===== Passage shown

# Arlo loves his new trouser suit



## arlo (Mar 11, 2013)

Arlo really loved wearing his new Cosipets trousers suit as recommended on here, you could tell he felt all special, once it was on correctly, however...... It comes with built in flap you put over their back to make sure you can zip it up safely, in my defence I haven't had much sleep this last week, and I didn't notice the flap! he wasn't just wearing the coat he was attached to it! Took me about 20 minutes to dislodge him from the zip, that will serve me right for loving the shaggy look. When Savannahs a bit older going to get her a red one, but I will try not to trap her!


----------



## flowerchild (Mar 21, 2012)

Arlo looks so handsome! :love-eyes:


----------



## dmgalley (Aug 19, 2012)

You guys have all the best stuff over there. He looks very cute. Can't wait to see Ruby in one!


----------



## Tinman (Apr 23, 2013)

Love it Amanda, I have got Ralph one, but I need to get ruby one - I didn't know they did the in red, I will have to get her a red one too.
I did put Ralph's on ruby the other day, but she kept falling out of it, in the field 3 legs came out, so she rolled over, played dead with 4 legs stuck up in the air and wouldn't move until it was took off her!! 
They are going to be a godsend in our wonderful wet winter ahead x


----------



## arlo (Mar 11, 2013)

Tinman said:


> Love it Amanda, I have got Ralph one, but I need to get ruby one - I didn't know they did the in red, I will have to get her a red one too.
> I did put Ralph's on ruby the other day, but she kept falling out of it, in the field 3 legs came out, so she rolled over, played dead with 4 legs stuck up in the air and wouldn't move until it was took off her!!
> They are going to be a godsend in our wonderful wet winter ahead x


LOL Thats is why I thought I would wait until Savannah is a bit bigger. You sure Ruby was just fed up with the coat, sounds like she was impersonating the sheep Ralph chased!! Is Ralph a 100% now? x


----------



## dmgalley (Aug 19, 2012)

Tinman said:


> Love it Amanda, I have got Ralph one, but I need to get ruby one - I didn't know they did the in red, I will have to get her a red one too.
> I did put Ralph's on ruby the other day, but she kept falling out of it, in the field 3 legs came out, so she rolled over, played dead with 4 legs stuck up in the air and wouldn't move until it was took off her!!
> They are going to be a godsend in our wonderful wet winter ahead x


I knew she would be getting one.


----------



## dio.ren (Jan 18, 2013)

==========
===== Provided records

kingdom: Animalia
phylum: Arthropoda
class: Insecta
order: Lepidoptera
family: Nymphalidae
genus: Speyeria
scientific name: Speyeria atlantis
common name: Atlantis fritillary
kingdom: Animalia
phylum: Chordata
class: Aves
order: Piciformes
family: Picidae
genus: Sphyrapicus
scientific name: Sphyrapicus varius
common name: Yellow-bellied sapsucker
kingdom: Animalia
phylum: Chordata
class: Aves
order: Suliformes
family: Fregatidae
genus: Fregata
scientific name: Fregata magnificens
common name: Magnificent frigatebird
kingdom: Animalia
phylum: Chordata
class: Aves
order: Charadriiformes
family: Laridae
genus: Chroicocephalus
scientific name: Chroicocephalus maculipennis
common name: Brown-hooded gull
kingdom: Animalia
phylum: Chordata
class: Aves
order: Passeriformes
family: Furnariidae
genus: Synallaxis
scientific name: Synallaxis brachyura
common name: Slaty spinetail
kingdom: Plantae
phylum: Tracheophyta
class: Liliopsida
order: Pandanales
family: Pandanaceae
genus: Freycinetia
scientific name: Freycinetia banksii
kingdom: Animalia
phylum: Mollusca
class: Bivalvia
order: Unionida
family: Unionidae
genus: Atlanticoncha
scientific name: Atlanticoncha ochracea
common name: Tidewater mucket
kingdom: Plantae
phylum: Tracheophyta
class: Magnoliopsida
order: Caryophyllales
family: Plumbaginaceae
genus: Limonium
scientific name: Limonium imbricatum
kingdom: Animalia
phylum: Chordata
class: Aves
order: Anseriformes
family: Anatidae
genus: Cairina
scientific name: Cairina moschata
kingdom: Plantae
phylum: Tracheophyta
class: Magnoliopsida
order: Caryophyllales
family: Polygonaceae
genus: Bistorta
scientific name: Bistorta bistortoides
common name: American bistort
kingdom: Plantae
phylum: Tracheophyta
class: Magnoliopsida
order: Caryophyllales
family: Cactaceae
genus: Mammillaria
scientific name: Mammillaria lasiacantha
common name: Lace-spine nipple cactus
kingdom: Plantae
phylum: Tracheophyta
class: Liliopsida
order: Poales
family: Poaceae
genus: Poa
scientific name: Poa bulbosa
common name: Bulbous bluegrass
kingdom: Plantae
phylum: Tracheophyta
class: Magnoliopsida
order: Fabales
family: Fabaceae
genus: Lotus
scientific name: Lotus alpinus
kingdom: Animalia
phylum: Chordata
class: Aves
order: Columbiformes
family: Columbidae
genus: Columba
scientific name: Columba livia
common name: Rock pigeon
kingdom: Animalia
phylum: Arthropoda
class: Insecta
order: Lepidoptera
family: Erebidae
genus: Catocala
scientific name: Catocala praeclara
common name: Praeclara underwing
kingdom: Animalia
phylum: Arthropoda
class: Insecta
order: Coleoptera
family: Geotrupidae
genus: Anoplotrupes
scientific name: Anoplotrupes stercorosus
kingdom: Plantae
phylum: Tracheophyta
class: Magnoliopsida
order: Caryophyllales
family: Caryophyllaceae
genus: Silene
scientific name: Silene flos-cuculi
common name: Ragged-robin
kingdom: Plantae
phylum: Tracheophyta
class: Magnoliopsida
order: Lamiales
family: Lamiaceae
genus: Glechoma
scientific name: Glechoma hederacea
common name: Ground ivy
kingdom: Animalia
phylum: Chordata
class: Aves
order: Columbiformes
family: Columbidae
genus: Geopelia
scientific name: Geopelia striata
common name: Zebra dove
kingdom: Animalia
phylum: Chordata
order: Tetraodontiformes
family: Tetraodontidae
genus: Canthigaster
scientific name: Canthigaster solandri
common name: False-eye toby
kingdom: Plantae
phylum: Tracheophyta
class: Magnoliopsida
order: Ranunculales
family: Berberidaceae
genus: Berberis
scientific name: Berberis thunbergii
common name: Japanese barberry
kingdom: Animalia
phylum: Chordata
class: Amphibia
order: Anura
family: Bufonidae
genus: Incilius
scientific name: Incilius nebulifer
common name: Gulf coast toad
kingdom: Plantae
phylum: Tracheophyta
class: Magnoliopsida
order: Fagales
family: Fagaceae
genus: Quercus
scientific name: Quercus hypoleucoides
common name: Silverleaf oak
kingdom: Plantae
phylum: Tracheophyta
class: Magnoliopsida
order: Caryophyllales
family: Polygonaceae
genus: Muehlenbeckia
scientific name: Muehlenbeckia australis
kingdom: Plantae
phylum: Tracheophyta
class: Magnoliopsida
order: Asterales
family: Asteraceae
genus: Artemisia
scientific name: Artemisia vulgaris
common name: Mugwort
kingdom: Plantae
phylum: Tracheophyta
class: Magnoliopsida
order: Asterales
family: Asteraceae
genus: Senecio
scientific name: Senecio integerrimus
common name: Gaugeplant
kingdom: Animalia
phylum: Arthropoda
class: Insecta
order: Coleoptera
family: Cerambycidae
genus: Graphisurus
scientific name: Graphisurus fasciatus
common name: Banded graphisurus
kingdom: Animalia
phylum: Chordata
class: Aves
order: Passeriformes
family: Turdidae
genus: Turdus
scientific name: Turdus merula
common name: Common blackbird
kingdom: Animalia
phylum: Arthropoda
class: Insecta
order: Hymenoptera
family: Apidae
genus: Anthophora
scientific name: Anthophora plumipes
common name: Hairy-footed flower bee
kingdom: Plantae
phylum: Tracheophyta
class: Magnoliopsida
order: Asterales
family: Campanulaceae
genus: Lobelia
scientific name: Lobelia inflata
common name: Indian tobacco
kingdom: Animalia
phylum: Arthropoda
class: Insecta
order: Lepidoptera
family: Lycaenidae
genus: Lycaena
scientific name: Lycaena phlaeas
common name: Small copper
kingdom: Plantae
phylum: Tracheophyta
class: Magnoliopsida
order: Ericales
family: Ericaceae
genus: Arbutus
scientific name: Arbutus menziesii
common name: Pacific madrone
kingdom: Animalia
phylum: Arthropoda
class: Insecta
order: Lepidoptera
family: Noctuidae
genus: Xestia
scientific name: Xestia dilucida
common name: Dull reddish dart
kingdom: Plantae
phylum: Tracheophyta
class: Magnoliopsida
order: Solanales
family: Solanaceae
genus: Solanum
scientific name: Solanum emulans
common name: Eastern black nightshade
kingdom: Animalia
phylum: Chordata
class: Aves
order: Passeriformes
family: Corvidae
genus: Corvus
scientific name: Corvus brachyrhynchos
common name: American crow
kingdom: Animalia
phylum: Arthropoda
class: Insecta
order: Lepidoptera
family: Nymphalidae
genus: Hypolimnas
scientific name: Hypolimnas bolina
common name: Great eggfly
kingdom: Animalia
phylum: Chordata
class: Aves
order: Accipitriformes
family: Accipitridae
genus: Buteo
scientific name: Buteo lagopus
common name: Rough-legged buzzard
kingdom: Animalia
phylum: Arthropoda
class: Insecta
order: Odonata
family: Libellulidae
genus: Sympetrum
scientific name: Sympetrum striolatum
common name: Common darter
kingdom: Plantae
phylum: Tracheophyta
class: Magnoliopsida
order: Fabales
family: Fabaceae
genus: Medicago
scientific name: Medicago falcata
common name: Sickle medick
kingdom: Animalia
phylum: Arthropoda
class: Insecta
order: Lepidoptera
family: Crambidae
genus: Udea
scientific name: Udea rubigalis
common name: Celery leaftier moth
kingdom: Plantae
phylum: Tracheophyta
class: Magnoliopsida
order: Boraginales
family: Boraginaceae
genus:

==========

Set task.
Answer these questions from the forum thread:
1. About how long did it take to free Arlo from the zip?
2. What did Ruby do after three of her legs came out of Ralph's coat in the field?
3. What color suit is planned for Savannah once she is a bit older?
Rely on the forum thread alone, not the material.

Task output.
1. About 20 minutes.
2. She rolled over, played dead with four legs stuck up in the air, and wouldn't move until the coat was taken off her.
3. Red.